I had the opportunity to write for them, grow, learn, devour, and develop areas of more excellent knowledge. Indeed, we can find woo in the industry. However, I focus on the personalities, the industries, and the like.

The personalities were lovely. The businesses were quaint to severe. Most often, the businesses were run by women. The big takeaways are the plurality of forms that ethical and sustainable fashion businesses can take globally.

I was talking to people all over. I was fascinated by how they could produce such a large assortment of creative forms of harvesting for the fibres, whether animal or plant and the vast array of design and manufacturing methodologies.

It is essential to comprehend the crazy endeavour of many individuals within these industries. First off, they are coming from a situation of little wealth. Most have a severely limited amount of capital.

Fashion, especially for the big players, is a capital-intensive industry. The most prominent fashion brands are Nike, Louis Vuitton, Hermes, and Gucci. This is a severe corporate-level, international-scale industry and advertising. These people know fashion.

These people know outreach and sales, and it shows in the numbers. For small and medium businesses to compete ethically and sustainably in the industry, it’s like going against the Death Star with a single X-Wing or fighting Voldemort without a wand.

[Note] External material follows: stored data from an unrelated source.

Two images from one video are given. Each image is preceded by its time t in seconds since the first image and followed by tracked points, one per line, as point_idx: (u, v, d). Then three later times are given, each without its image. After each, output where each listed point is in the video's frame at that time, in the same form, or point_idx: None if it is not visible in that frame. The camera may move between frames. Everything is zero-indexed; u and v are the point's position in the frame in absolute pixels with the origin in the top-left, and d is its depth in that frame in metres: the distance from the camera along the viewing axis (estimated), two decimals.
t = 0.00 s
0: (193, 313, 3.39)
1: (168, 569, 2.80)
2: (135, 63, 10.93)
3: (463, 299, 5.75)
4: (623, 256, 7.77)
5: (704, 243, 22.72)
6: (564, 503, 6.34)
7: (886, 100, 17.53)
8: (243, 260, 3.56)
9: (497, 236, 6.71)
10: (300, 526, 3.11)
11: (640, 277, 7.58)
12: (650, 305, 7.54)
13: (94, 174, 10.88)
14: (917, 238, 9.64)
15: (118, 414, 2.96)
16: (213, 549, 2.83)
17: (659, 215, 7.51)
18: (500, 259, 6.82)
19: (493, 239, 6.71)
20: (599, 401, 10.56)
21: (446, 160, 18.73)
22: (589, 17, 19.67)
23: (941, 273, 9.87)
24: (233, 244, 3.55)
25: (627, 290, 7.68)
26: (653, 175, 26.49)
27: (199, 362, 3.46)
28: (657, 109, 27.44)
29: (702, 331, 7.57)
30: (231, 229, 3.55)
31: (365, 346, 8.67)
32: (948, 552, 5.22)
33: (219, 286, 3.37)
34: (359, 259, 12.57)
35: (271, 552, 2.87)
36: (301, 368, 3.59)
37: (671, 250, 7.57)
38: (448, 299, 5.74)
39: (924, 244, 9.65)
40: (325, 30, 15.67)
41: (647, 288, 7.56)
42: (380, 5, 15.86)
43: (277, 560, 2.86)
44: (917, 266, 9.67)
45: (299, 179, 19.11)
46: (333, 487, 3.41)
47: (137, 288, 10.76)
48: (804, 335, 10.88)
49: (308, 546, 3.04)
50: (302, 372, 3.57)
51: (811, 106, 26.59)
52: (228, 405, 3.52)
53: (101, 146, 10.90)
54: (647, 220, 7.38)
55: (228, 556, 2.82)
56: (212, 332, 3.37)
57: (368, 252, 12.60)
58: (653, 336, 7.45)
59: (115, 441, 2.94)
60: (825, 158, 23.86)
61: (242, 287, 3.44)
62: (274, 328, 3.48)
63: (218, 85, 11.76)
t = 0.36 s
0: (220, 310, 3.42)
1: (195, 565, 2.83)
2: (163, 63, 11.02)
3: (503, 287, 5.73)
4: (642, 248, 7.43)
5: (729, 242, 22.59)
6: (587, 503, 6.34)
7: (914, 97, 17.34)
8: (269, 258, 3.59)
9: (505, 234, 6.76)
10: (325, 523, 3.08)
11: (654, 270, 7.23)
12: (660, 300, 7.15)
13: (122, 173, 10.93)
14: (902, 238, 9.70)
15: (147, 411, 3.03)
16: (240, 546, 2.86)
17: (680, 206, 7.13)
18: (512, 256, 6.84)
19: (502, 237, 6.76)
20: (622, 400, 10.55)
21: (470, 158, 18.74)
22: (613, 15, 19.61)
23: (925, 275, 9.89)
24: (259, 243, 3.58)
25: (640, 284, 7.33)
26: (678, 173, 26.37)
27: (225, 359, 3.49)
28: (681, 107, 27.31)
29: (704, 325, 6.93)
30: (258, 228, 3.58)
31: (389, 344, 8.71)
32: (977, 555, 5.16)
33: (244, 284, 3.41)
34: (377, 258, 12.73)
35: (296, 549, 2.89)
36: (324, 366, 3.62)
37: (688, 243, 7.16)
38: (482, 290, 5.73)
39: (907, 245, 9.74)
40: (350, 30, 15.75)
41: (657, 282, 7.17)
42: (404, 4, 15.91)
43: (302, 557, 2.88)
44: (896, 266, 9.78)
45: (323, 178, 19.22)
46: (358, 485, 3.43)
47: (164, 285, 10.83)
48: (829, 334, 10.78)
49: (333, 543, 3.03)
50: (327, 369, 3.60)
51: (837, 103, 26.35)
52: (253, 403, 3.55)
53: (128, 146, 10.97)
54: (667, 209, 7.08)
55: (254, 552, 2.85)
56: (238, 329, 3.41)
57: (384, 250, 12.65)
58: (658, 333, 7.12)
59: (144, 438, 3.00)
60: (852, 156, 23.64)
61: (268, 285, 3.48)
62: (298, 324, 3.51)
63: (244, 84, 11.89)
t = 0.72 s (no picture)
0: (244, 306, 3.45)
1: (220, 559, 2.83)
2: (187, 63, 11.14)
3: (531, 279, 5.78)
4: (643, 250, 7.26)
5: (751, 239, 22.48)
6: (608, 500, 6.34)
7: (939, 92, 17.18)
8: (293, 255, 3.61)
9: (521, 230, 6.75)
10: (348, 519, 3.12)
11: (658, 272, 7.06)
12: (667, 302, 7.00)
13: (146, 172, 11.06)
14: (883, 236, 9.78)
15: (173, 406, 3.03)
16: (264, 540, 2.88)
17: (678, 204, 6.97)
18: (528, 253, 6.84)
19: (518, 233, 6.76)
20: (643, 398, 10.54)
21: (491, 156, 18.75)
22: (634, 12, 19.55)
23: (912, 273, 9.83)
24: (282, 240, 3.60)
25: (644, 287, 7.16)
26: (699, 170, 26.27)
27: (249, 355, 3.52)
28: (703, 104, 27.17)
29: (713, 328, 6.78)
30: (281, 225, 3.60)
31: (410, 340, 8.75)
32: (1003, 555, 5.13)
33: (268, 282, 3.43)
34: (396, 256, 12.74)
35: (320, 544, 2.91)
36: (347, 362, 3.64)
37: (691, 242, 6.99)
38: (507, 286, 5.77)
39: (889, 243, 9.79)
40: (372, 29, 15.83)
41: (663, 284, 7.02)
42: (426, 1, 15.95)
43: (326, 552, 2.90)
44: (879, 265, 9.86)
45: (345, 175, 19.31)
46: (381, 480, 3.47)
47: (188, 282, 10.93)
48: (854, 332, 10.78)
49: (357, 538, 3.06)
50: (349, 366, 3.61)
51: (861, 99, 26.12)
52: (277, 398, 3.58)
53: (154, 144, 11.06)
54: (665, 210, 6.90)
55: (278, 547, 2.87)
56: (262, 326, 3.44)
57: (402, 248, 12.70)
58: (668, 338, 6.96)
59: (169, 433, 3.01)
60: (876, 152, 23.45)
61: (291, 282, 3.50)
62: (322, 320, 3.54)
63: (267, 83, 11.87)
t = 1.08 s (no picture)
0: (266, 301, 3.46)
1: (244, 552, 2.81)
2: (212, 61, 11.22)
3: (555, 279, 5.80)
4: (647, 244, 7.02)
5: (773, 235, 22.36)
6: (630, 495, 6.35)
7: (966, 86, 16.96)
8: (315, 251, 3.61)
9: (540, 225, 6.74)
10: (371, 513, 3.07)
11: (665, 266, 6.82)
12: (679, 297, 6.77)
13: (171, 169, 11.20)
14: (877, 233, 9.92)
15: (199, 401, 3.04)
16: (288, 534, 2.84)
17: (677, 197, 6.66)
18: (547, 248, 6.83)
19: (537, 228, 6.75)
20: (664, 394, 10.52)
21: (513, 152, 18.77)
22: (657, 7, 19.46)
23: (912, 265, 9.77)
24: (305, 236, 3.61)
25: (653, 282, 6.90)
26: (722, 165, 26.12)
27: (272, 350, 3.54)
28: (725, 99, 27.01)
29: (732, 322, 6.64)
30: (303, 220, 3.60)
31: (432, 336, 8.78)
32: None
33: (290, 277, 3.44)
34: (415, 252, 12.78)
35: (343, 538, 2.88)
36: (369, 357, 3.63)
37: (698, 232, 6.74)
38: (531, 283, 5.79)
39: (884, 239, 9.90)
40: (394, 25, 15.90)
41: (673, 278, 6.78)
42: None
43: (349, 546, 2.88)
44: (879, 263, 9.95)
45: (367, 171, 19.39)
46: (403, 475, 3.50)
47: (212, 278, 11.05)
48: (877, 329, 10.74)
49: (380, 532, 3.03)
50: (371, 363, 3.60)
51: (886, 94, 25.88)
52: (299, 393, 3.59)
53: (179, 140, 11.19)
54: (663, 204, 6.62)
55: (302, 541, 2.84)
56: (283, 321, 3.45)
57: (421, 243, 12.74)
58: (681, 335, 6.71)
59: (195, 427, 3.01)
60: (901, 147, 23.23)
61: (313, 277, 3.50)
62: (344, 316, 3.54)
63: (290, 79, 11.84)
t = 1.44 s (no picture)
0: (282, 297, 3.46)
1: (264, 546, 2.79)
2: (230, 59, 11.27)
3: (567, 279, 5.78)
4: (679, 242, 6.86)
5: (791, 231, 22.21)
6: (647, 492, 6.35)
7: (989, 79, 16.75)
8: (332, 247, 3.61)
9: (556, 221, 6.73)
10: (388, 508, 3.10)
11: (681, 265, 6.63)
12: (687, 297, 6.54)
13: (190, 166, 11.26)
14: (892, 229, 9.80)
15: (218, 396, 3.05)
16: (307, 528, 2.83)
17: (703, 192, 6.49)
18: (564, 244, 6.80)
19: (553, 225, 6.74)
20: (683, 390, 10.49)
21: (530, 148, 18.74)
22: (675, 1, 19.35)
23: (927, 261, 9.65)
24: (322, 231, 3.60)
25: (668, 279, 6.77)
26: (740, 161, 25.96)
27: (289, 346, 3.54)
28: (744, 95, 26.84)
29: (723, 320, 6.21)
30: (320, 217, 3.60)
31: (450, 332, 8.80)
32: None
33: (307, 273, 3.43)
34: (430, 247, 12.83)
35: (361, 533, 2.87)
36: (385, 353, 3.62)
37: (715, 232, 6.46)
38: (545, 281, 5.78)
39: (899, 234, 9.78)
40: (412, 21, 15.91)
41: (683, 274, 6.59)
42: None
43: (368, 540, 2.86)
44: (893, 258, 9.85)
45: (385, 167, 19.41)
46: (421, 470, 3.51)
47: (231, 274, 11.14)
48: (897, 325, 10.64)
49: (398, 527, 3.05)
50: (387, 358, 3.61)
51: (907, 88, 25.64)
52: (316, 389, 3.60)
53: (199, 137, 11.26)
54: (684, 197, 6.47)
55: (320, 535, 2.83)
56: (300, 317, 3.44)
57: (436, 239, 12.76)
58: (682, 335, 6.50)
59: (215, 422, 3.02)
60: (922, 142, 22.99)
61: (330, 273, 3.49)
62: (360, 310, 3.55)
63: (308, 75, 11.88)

However, I do not take a confrontational view of these industries as particularly productive. I take the perspective(s) of integration into the larger structures to change the manufacturing patterns. Eventually, the technology will emerge out of necessity to scale up more sustainable fabrics than polyester-based ones.

Plastic pollution will become too much of a concern for more pampered nations and citizens with higher living standards and disposable cash. Also, as with alternative energy sources, the prices will drop too.

There will be bottom-up and top-down pressures for all fashion production lines to make more sustainable choices and even more ethical choices in how workers are treated, what types of fibres are harvested, and how those fibres are harvested.

It will be a multimodal formulation of change and will not happen overnight. However, the future of fashion will likely tend towards ethical and sustainable fashion, even though the dominant fashion form now will be polyester and worker maltreatment.

So, why the bed in the end? The cover is ode to a turning of a chapter, a bedtime past its time as a past-time. I am grateful the entire opportunity to grow with this family at a time when needed.